Equally, if not more concerning, penalties under the Chinese Corporate SCS could extend to the employees of American firms, including U.S. nationals. As a punishment for individuals representing companies deemed “untrustworthy,” the Chinese government envisions levying travel restrictions, tax discrimination, personal sanctions, and other retributions. In this respect, there are few punishments that can be ruled “off the table,” as the Communist Party’s disregard for the rule of law, checks and balances, transparency, and a free press could result in a broad array of unjustified punishments.

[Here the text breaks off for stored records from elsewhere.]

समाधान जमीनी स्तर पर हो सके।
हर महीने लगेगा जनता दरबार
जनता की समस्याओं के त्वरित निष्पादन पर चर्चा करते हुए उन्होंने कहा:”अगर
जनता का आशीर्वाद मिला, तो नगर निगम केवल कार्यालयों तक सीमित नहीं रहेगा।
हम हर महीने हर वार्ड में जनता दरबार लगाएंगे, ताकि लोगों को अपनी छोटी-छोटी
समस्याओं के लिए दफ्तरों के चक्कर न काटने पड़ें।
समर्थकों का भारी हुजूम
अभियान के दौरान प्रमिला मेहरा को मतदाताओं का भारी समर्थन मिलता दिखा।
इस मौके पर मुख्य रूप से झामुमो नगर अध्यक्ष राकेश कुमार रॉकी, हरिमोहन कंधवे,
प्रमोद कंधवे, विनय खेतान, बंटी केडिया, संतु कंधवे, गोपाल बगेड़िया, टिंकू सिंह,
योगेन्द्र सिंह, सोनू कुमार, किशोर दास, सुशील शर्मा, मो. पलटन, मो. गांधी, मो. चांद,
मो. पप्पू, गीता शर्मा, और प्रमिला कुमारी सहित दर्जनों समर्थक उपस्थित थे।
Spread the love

While the Corporate SCS is still in development, the skeleton of the system is coming online and already presenting serious challenges for U.S. companies. In September, news reports indicated that the Chinese Communist Party threatened to reduce the social credit scores of American companies unless those companies acknowledge Macau, Hong Kong, and Taiwan as part of China.

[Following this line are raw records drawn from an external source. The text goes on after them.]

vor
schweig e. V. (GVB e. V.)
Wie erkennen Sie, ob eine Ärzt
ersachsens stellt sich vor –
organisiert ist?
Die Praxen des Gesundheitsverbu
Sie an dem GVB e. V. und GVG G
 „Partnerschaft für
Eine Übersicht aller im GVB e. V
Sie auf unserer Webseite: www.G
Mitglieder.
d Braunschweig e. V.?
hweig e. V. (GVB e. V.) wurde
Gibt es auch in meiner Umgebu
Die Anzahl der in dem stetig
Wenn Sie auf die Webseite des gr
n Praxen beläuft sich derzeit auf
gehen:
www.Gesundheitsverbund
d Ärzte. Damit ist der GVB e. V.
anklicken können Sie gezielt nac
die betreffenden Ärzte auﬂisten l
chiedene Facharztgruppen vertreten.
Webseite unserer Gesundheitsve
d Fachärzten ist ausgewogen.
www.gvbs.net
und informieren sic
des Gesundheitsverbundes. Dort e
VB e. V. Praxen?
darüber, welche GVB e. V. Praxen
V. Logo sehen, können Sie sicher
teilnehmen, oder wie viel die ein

What our country witnessed recently with respect to the National Basketball Association (NBA) over a tweet by one American team’s general manager is not an aberration, but the latest in a litany of attempts by China to deploy its state and economic power to bend American entities to its will. It seems the SCS is designed, in part, to further and formalize this practice. For these reasons, formal U.S. government research, reporting, and analysis about China’s Corporate SCS is critical to examining the terms of competition for our companies operating in and competing with China. Given the high stakes for open markets and our free market system, we urge you to ensure that this system is closely examined and considered in all relevant U.S. government reports.
Cory Gardner is a member of the U.S. Senate serving Colorado. He sits on the Energy & Natural Resources Committee, the Foreign Relations Committee, the Commerce, Science, & Transportation Committee, and is the Chairman of the Subcommittee on East Asia, the Pacific, and International Cybersecurity Policy.